Description of the task: Could you restate every entry word for word, leaving the pictures out?

Information given:
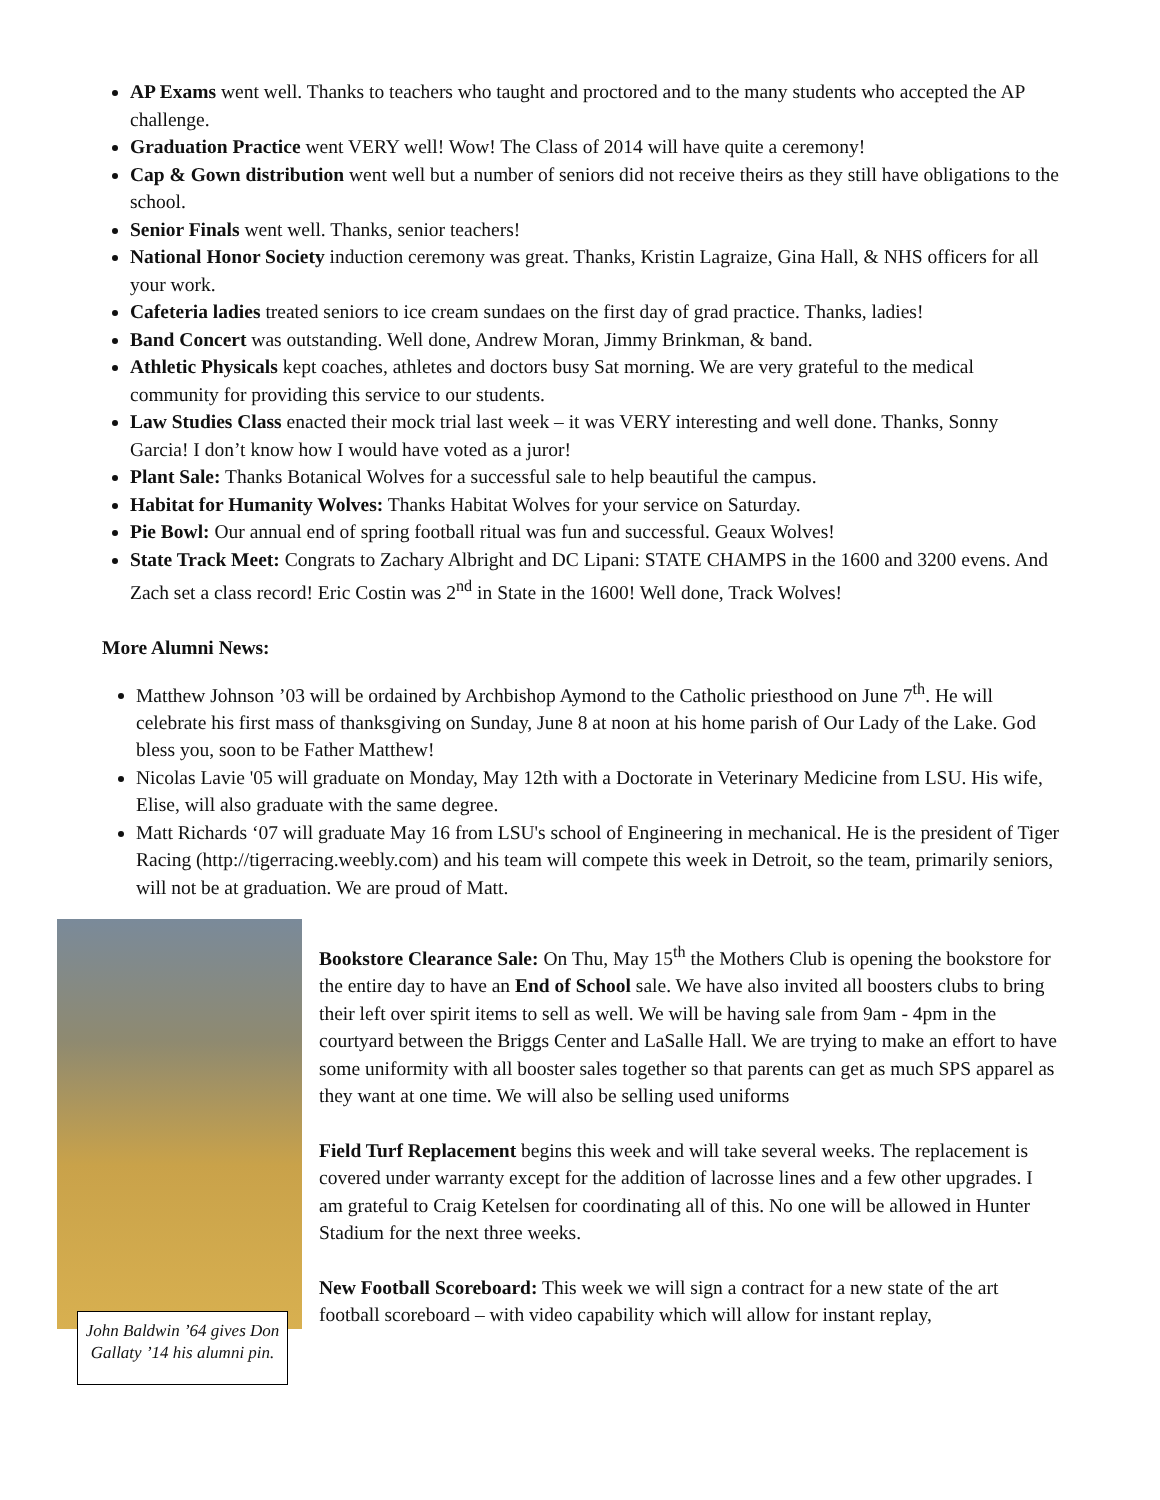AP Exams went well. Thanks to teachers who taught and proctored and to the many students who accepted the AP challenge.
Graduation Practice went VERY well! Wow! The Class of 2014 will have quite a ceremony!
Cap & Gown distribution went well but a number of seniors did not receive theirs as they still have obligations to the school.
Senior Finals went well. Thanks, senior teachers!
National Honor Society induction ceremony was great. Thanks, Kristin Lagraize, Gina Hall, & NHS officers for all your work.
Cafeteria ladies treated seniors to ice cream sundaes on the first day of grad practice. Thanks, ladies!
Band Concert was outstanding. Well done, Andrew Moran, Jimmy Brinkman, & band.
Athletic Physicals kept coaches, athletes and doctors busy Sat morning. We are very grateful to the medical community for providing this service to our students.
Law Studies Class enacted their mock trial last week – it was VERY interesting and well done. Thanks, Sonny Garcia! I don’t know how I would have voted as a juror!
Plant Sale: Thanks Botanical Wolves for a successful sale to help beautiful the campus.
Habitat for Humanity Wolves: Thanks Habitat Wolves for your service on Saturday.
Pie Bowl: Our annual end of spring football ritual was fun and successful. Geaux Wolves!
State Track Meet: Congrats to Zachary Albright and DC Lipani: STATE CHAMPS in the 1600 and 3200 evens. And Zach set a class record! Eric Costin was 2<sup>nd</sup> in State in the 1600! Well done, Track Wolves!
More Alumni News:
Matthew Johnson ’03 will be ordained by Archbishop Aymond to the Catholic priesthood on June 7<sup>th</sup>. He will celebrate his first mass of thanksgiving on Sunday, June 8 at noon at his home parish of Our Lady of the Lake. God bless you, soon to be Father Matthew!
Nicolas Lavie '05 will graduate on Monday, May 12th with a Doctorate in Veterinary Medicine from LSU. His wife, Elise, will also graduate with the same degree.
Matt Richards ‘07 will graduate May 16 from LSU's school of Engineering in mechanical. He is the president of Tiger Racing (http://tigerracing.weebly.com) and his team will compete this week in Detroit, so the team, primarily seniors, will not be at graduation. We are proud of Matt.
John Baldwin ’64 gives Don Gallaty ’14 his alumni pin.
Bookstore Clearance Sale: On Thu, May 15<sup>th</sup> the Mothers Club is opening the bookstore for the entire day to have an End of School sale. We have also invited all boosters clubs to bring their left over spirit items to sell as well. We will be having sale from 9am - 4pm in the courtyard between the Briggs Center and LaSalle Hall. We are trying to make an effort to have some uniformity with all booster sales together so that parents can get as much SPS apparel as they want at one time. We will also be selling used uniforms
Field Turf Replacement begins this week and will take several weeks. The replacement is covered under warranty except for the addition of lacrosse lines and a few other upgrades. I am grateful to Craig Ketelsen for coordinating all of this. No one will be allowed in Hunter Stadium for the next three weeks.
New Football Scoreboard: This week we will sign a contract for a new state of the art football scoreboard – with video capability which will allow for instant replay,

Reply to the task:
AP Exams went well. Thanks to teachers who taught and proctored and to the many students who accepted the AP challenge.
Graduation Practice went VERY well! Wow! The Class of 2014 will have quite a ceremony!
Cap & Gown distribution went well but a number of seniors did not receive theirs as they still have obligations to the school.
Senior Finals went well. Thanks, senior teachers!
National Honor Society induction ceremony was great. Thanks, Kristin Lagraize, Gina Hall, & NHS officers for all your work.
Cafeteria ladies treated seniors to ice cream sundaes on the first day of grad practice. Thanks, ladies!
Band Concert was outstanding. Well done, Andrew Moran, Jimmy Brinkman, & band.
Athletic Physicals kept coaches, athletes and doctors busy Sat morning. We are very grateful to the medical community for providing this service to our students.
Law Studies Class enacted their mock trial last week – it was VERY interesting and well done. Thanks, Sonny Garcia! I don’t know how I would have voted as a juror!
Plant Sale: Thanks Botanical Wolves for a successful sale to help beautiful the campus.
Habitat for Humanity Wolves: Thanks Habitat Wolves for your service on Saturday.
Pie Bowl: Our annual end of spring football ritual was fun and successful. Geaux Wolves!
State Track Meet: Congrats to Zachary Albright and DC Lipani: STATE CHAMPS in the 1600 and 3200 evens. And Zach set a class record! Eric Costin was 2<sup>nd</sup> in State in the 1600! Well done, Track Wolves!
More Alumni News:
Matthew Johnson ’03 will be ordained by Archbishop Aymond to the Catholic priesthood on June 7<sup>th</sup>. He will celebrate his first mass of thanksgiving on Sunday, June 8 at noon at his home parish of Our Lady of the Lake. God bless you, soon to be Father Matthew!
Nicolas Lavie '05 will graduate on Monday, May 12th with a Doctorate in Veterinary Medicine from LSU. His wife, Elise, will also graduate with the same degree.
Matt Richards ‘07 will graduate May 16 from LSU's school of Engineering in mechanical. He is the president of Tiger Racing (http://tigerracing.weebly.com) and his team will compete this week in Detroit, so the team, primarily seniors, will not be at graduation. We are proud of Matt.
John Baldwin ’64 gives Don Gallaty ’14 his alumni pin.
Bookstore Clearance Sale: On Thu, May 15<sup>th</sup> the Mothers Club is opening the bookstore for the entire day to have an End of School sale. We have also invited all boosters clubs to bring their left over spirit items to sell as well. We will be having sale from 9am - 4pm in the courtyard between the Briggs Center and LaSalle Hall. We are trying to make an effort to have some uniformity with all booster sales together so that parents can get as much SPS apparel as they want at one time. We will also be selling used uniforms
Field Turf Replacement begins this week and will take several weeks. The replacement is covered under warranty except for the addition of lacrosse lines and a few other upgrades. I am grateful to Craig Ketelsen for coordinating all of this. No one will be allowed in Hunter Stadium for the next three weeks.
New Football Scoreboard: This week we will sign a contract for a new state of the art football scoreboard – with video capability which will allow for instant replay,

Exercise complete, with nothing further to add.